Alternative Investments wie Private Equity sind einerseits interessante und relevante Anlageklassen im Wealth Management,  andererseits können viele Marktteilnehmer diese jedoch in Bezug auf die Qualität, Lieferfähigkeit und das Reporting nur unzureichend abbilden. Wenn ein Institut sagt, man sollte aus Komplexitätsgründen auf Alternative-Angebote verzichten ...

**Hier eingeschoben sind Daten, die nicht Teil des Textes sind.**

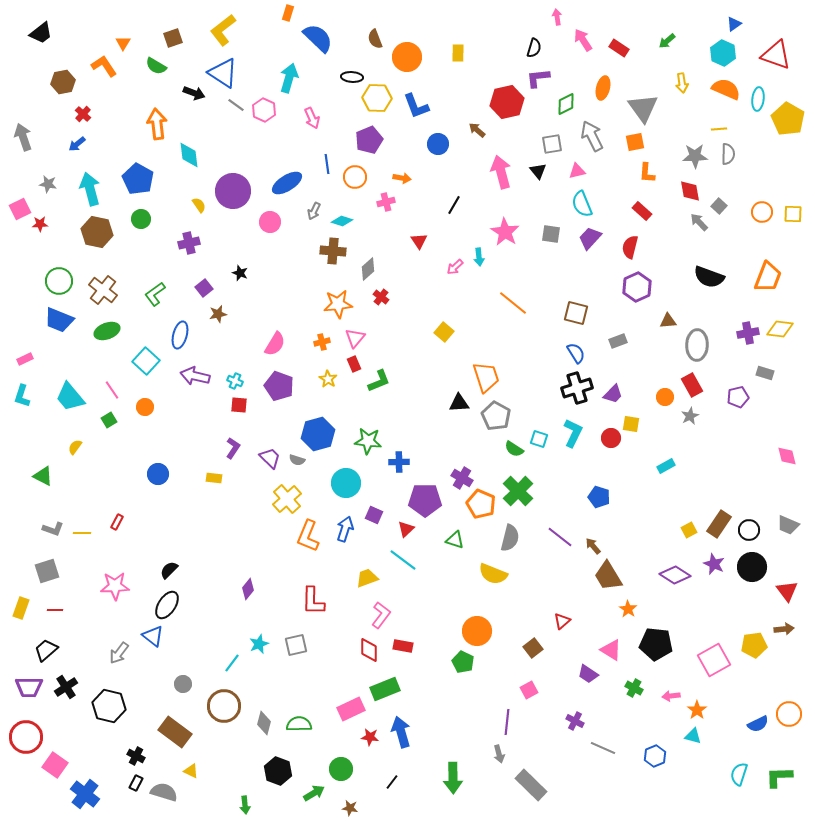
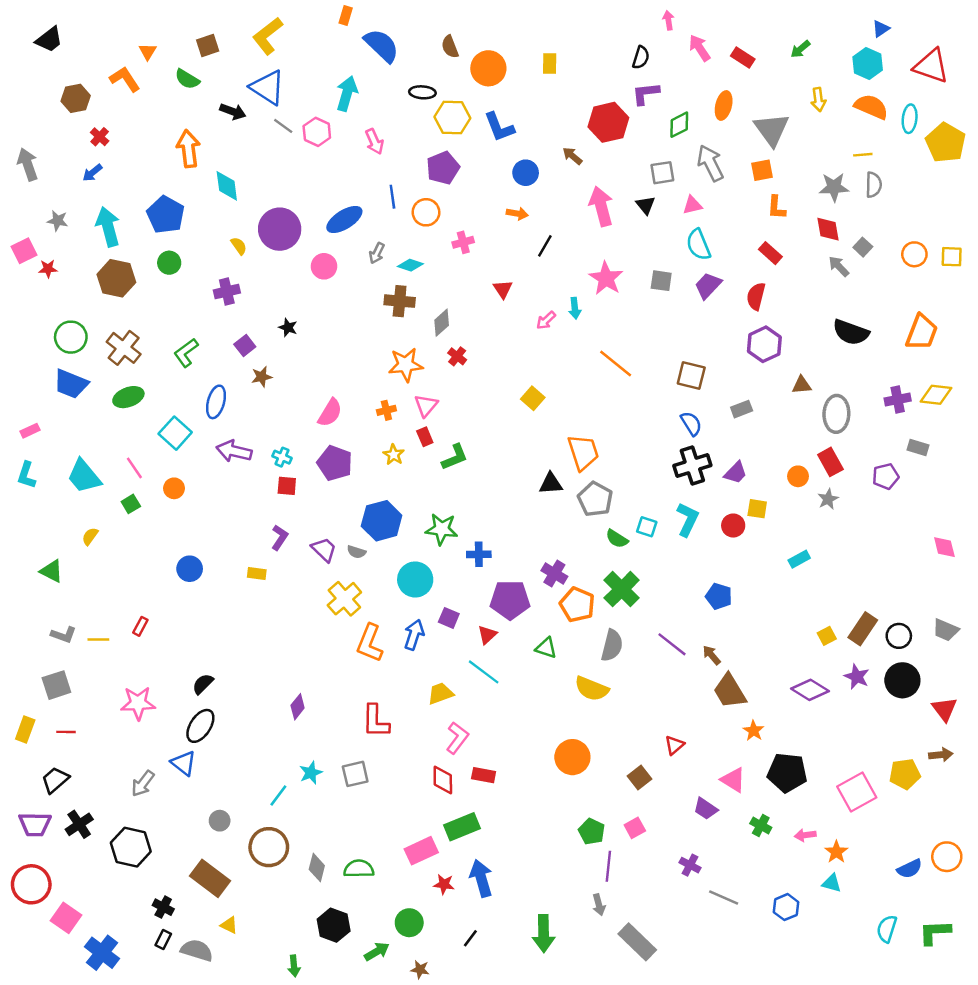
orange arrow: (402, 178) -> (517, 214), moved
green pentagon: (463, 662) -> (592, 832), moved

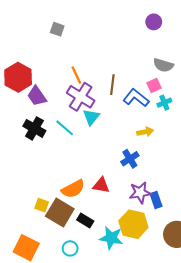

Müller: …, dann ist das falsch. Im Allgemeinen ist die Diversifikation ein Schlüssel zum Erfolg, oder sagen wir, sie führt zu mehr Stabilität und Sicherheit in Portfolios. Entscheidend ist nicht die Komplexität einer Lösung. Deshalb sollte ein Portfolio zum Beispiel nicht allein an Aktien und festverzinslichen Wertpapieren ausgerichtet werden, sondern auch Alternative Investments / Private Equity in den Blick nehmen. Ein Private-Equity-Manager kann als „Legal Insider“ die Investitionsentscheidungen intensiver analysieren, abwägen und zudem direkt auf den Wertschöpfungsprozess des Unternehmens Einfluss nehmen. Zweitens sind Private-Equity-Investments eher von Kapitalmarktstimmungen, Zentralbank-Agieren und politischen Ereignissen abgekoppelt – im Sinne einer Diversifikation. Und zu guter Letzt konnten Private-Equity-Manager auch traditionelle Anlagen outperformen. Ein Maß an Flexibilität muss bei einem Private-Equity-Investment einkalkuliert werden, denn ein vorzeitiger Ausstieg, zum Beispiel bei einer Neugewichtung oder während einer Krise, ist bei Private Equity nur bedingt möglich, dabei können erhebliche Kosten entstehen. Deshalb ist eine sorgfältige und ganzheitliche Planung notwendig.


Über den Interviewten:

Dr. Armin Müller leitet seit April 2020 die Hamburger Niederlassung der UBS. Der promovierte Private Banker kam 2010 zur UBS und war dort unter anderem als Leiter des Offshore-Geschäfts mit deutschen Vermögenden (Desk Head Wealth Management Germany International) sowie als Teamleiter an mehreren Schweizer Standorten tätig.

Über den Interviewenden:
Dr. Dražen Mario Odak ist Co-Mehrheitsgesellschafter und Vorstand der Stephan Unternehmens- und Personalberatung. Der Fokus des Unternehmens aus Bad Homburg liegt auf dem Private Banking/Wealth Management, Familienunternehmen, Family Office, Asset Management, Industrie und Immobilienwirtschaft. Alle zwei Jahre veröffentlicht er zusammen mit Peter Hannemann die Wealth-Management-Marktstudie.